Gesellschafter geschlossener Immobilienfonds haften persönlich für Darlehen, wenn die Einkünfte aus Vermietung und Bewirtschaftung der Fondsimmobilien nicht ausreichen, die Verbindlichkeiten der Fondsgesellschaft zu bedienen. Die quotale Haftung tritt ein, wenn der Fonds als Gesellschaft bürgerlichen Rechts (GbR) oder als Offene Handelsgesellschaft (OHG) organisiert ist. Kommt es zu einer solchen Unterdeckung, verfallen selbst erfahrene Fondsanierer immer wieder auf die Idee, mit Mehrheitsentscheidungen der Gesellschafterversammlung Nachschüsse der Gesellschafter beschließen zu lassen.
Diese Form der „Sanierung“ ist denkbar ungeeignet zur Wiederherstellung der Liquidität der Fondsgesellschaft, wie meherer Urteile des Bundesgerichtshof (BGH) bestätigten (zum Beispiel Urteil des BGH vom 23. Januar 2006, II ZR 306/04 und II ZR 126/04; zuletzt Urteil vom 21. Mai 2007, II ZR 96/06).
In den meisten Fällen können solche Nachschüsse nicht wirksam durch Mehrheitsentscheidung der Gesellschafter beschlossen und beigetrieben werden, wenn es – wie üblich – an einer im Voraus festgelegten Obergrenze fehlt.
Andernfalls würde die sowohl für die GbR als auch die OHG geltende Vorschrift des § 707 Bürgerliches Gesetzbuch (BGB) umgangen.
Problematischer wird es, wenn die Gesellschaft, beziehungsweise deren Sanierungsberater eine Konstruktion wählen, die versucht, die Vorschrift des § 707 BGB zu umgehen und den Schutz des Gesellschafters auszuhebeln. Das ist insbesondere dann der Fall, wenn etwa die Gesellschaft (auch mit Mehrheitsbeschluss, jedenfalls nicht einstimmig) beschließt, das Gesellschaftskapital (auf Null oder einen sehr niedrigen Betrag) herabzusetzen und sogleich wieder zu erhöhen und von den Gesellschaftern verlangt, dass sie bei dieser Kapitalerhöhung „mitmachen“.
Verweigerung wird mit Ausschluss aus der Gesellschaft und gerichtlicher Geltendmachung eines Auseinandersetzungsfehlbetrages bestraft.
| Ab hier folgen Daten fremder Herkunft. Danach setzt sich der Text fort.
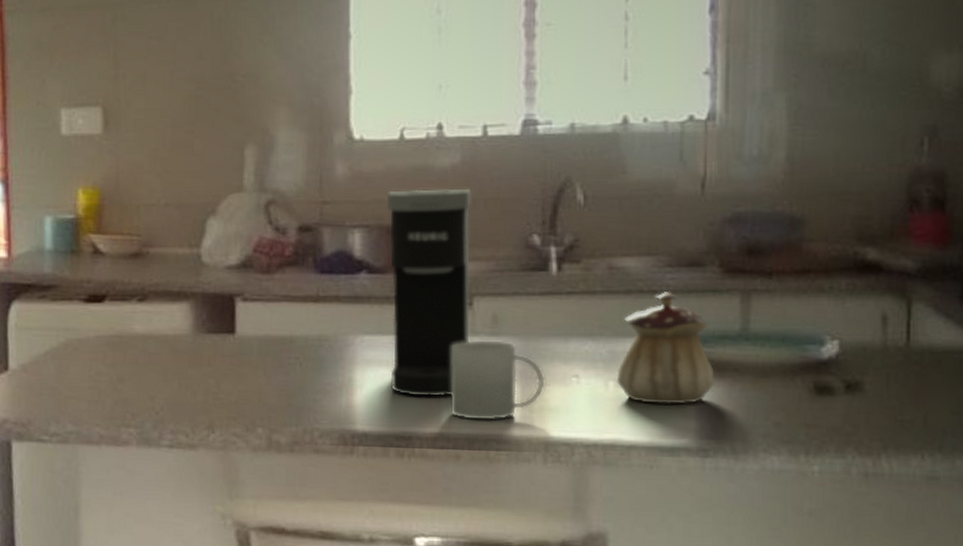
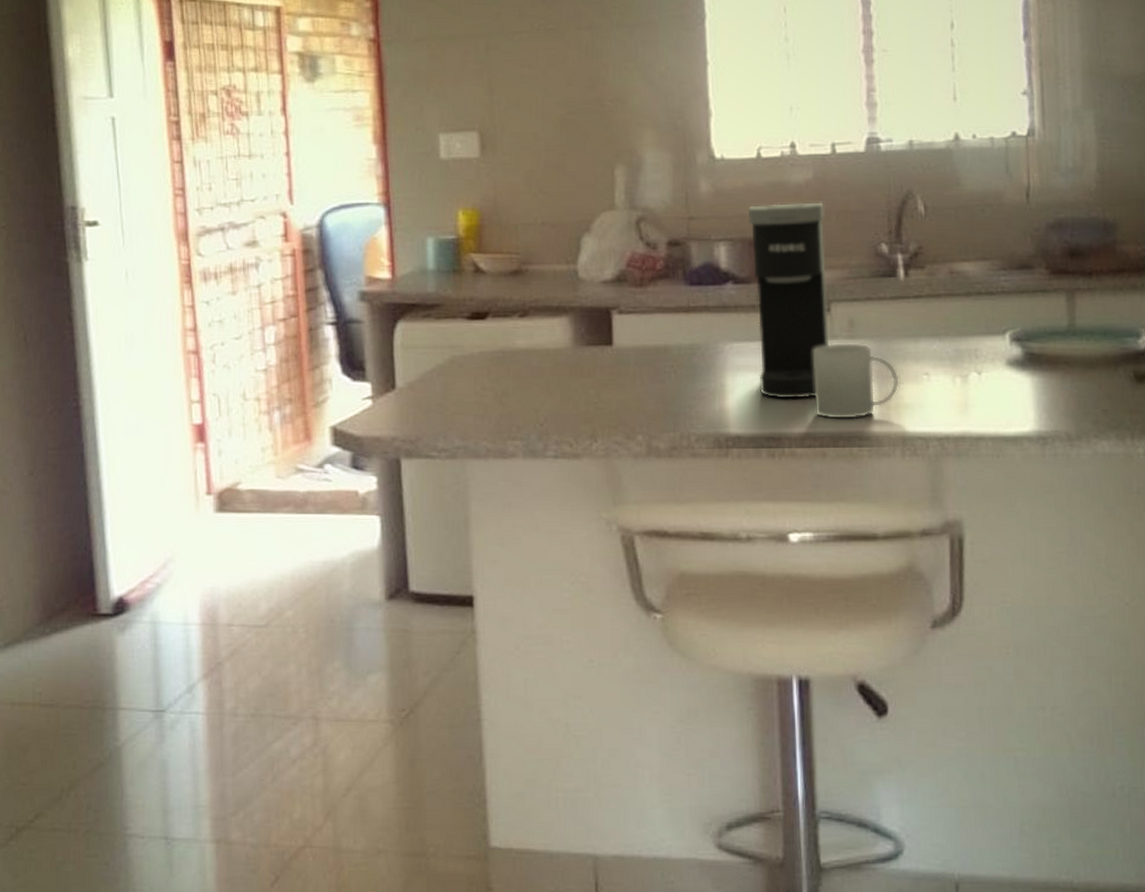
teapot: present [617,292,716,405] -> none [962,293,1049,397]

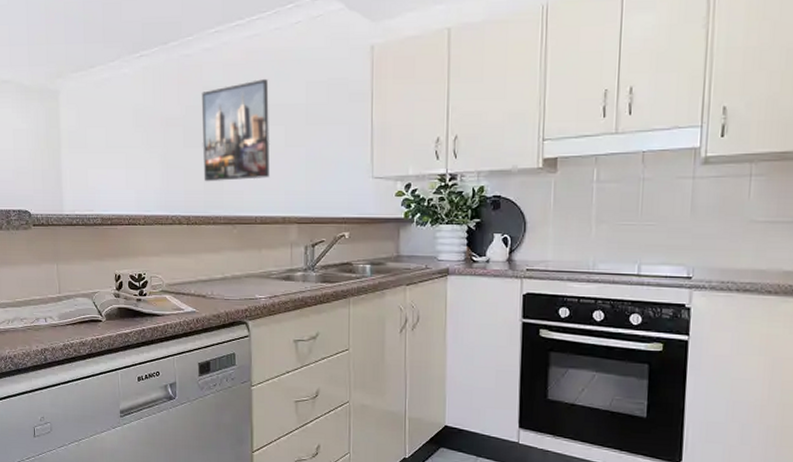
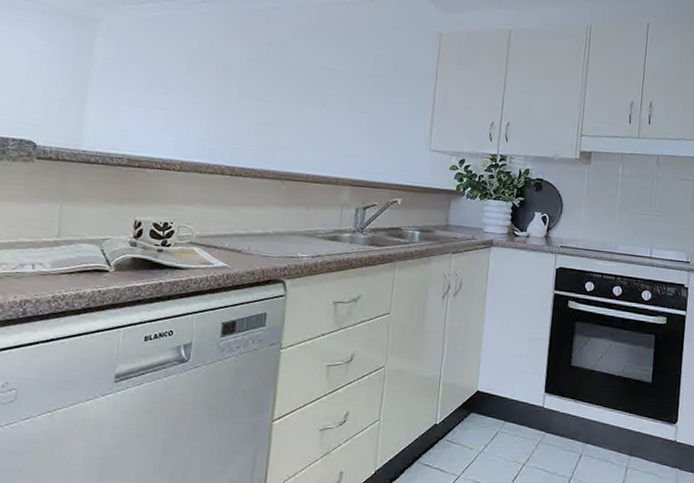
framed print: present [201,79,270,182] -> none [256,44,337,139]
Auch dieser Weg stellt nach unserer Auffassung eine Umgehung des Verbots der Nachschussforderung dar und kann daher nicht zum Erfolg führen. Es lohnt also auch hier, sich eingehend beraten zu lassen und sich gegen einen Ausschluss aus der Gesellschaft und – noch viel gravierender – eine Inanspruchnahme auf den meist nicht unbeträchtlichen Auseinandersetzungsfehlbetrag zu wehren.
Ähnliches gilt für Umgehungskonstruktionen, in denen die Fondsgesellschaft eine (nicht zulässige) Nachschussforderung zu verschleiern versucht. Dabei werden scheinbare Ansprüche von Gesellschaftsgläubigern, insbesondere der objektfinanzierenden Bank geltend gemacht, die tatsächlich an die Gesellschaft fließen und somit als Nachschussforderungen zu qualifizieren sind.
Insbesondere bei, in Form der Kommanditgesellschaft (KG) organisierten, geschlossenen Immobilienfonds, wird auf ähnliche wie die eben dargestellte Weise, entgegen der Vorschrift des § 169 Absatz 2 HGB, häufig versucht, in der Krise von den Gesellschaftern Ausschüttungen zurückzuholen. Diese Ausschüttungen wurden zumeist in der Anfangsphase der Gesellschaft gewährt, um die Gesellschafter ruhig zu stellen und in dem Glauben zu wägen, ihre Investition entwickle sich prospektgemäß.
Eine solche Vorgehensweise sollten sich die Gesellschafter nicht gefallen lassen und bei einer Inanspruchnahme, ob durch die Gesellschaft selbst oder durch vermeintliche Gesellschaftsgläubiger, kompetenten rechtlichen Rat einholen.